Would this be a good idea? Or should I just cut a big hole in the drywall separating my attic from my neighbor's and double my ventilation? (kidding! )


----------



## Wuzzat? (Jun 4, 2010)

Watch out it doesn't steal combustion air from your appliances.


----------



## jmd494 (Jun 4, 2010)

Wuzzat? said:


> Watch out it doesn't steal combustion air from your appliances.

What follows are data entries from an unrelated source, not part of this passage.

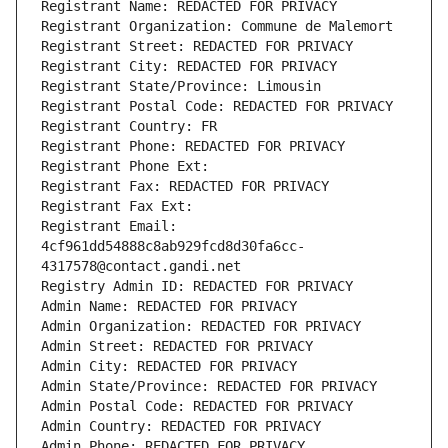
Registrant Name: REDACTED FOR PRIVACY
Registrant Organization: Commune de Malemort
Registrant Street: REDACTED FOR PRIVACY
Registrant City: REDACTED FOR PRIVACY
Registrant State/Province: Limousin
Registrant Postal Code: REDACTED FOR PRIVACY
Registrant Country: FR
Registrant Phone: REDACTED FOR PRIVACY
Registrant Phone Ext:
Registrant Fax: REDACTED FOR PRIVACY
Registrant Fax Ext:
Registrant Email: 
4cf961dd54888c8ab929fcd8d30fa6cc-
4317578@contact.gandi.net
Registry Admin ID: REDACTED FOR PRIVACY
Admin Name: REDACTED FOR PRIVACY
Admin Organization: REDACTED FOR PRIVACY
Admin Street: REDACTED FOR PRIVACY
Admin City: REDACTED FOR PRIVACY
Admin State/Province: REDACTED FOR PRIVACY
Admin Postal Code: REDACTED FOR PRIVACY
Admin Country: REDACTED FOR PRIVACY
Admin Phone: REDACTED FOR PRIVACY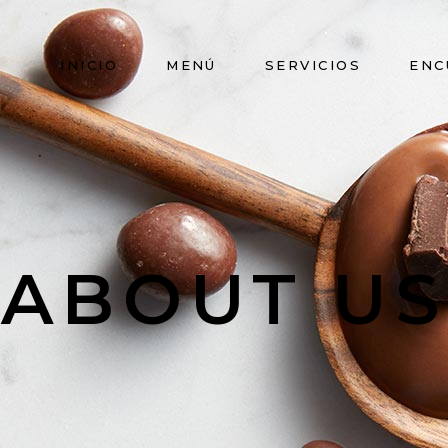
INICIO
MENÚ
SERVICIOS
ENC
ABOUT US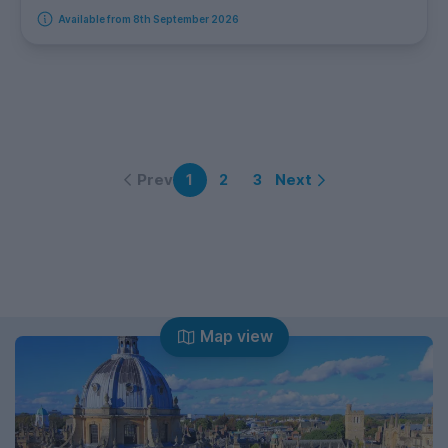
Available from 8th September 2026
Prev
Next
1
2
3
Map view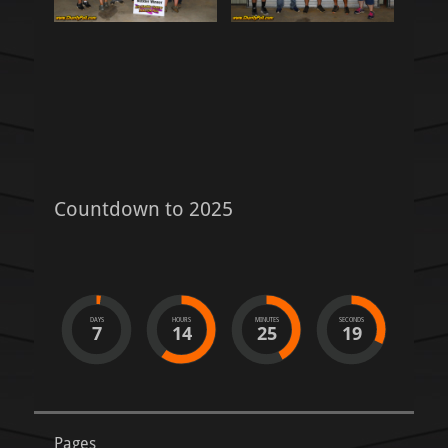
Countdown to 2025
DAYS
HOURS
MINUTES
SECONDS
7
14
25
18
Pages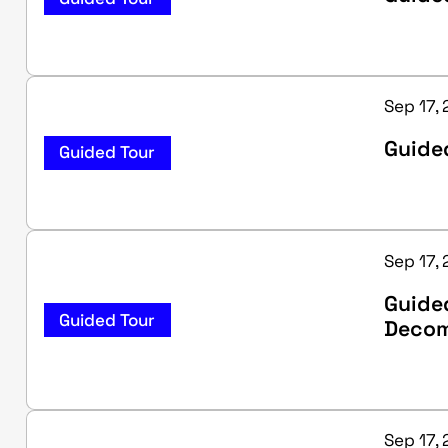
Sep 17,
Guided
Guided Tour
Sep 17, 
Guide
Guided Tour
Decom
Sep 17, 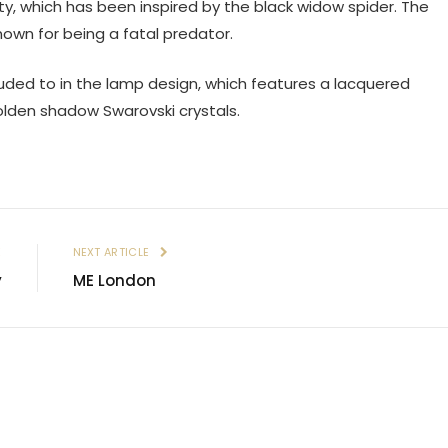
ty, which has been inspired by the black widow spider. The
nown for being a fatal predator.
luded to in the lamp design, which features a lacquered
olden shadow Swarovski crystals.
E
NEXT ARTICLE
y
ME London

Sorry. That went right over my head. Can you elaborate?


----------



## TxBuilder (Jun 4, 2010)

He's joking. He's saying it's going to suck all the air through your house. I think. I have no experience with these. Sorry.


----------



## inspectorD (Jun 4, 2010)

there are a couple different camps on attic fans, or whole house fans, or whatever ya'll call them whereever you live.
The issue you explained is right on, if you do not have the area to remove the air from the attic, it becomes a positive pressure and you can find all kinds of insulation fibers, mold in the insulation and feces....in little pellets comming throw the fixtures.... blowing around your home...not good. Through light fixtures, other bath fans ect...
The other issue you can do is create a backdraft on your oil or gas fired water heaters and boilers that heat water indirectly. 
I tell folks to get a roof vent near the fan and install the size you need. They look like spinning turbines. And set the fan on a timer so you do not create a large flue gas backdraft. Set for 20 minutes and open all the windows.

Good luck.


----------



## oldognewtrick (Jun 4, 2010)

jmd, why don't you just take the vent back and get a smaller size? And please don't cut the dry wall in the attic, cause it's probaly a fire wall.


----------



## woodchuck (Jun 6, 2010)

If it's a two speed fan keep it on low. How about eve vents.


----------



## Patriot68 (Jul 1, 2011)

You are way oversized by 4x...I have a 1500SF TH as well and you need a 1500 CFM whole house fan...2000 CFM MAX...go to the Air Scape website and they have a calculate function (not a rep, just an easy function to use).  The 6000 CFM WH fan you are trying to use will cause you many headaches that are not even worth going into.  If you have a ridge vent and roof vents already you may not even need to add more vents if you right size the WH fan.  If you have to add vents another option is to add a solar powered attic fan...yes, whole house fans and attic fans are two different items.  If you have a gable vent (HOA does not have to approve as it is internal) you can add an attic vent there and it will increase the discharge and balance the attic space.


----------



## fixitrght (Jul 1, 2011)

I'm interested to hear how you solve the problem, because I don't know anything about installing whole house fans. Matter of fact I only know one person with a whole house fan and it was installed when the house was built. I would think the best solution would be to take it back and try to get one that is the right size for your townhouse. Good luck! Let us know what transpires.


----------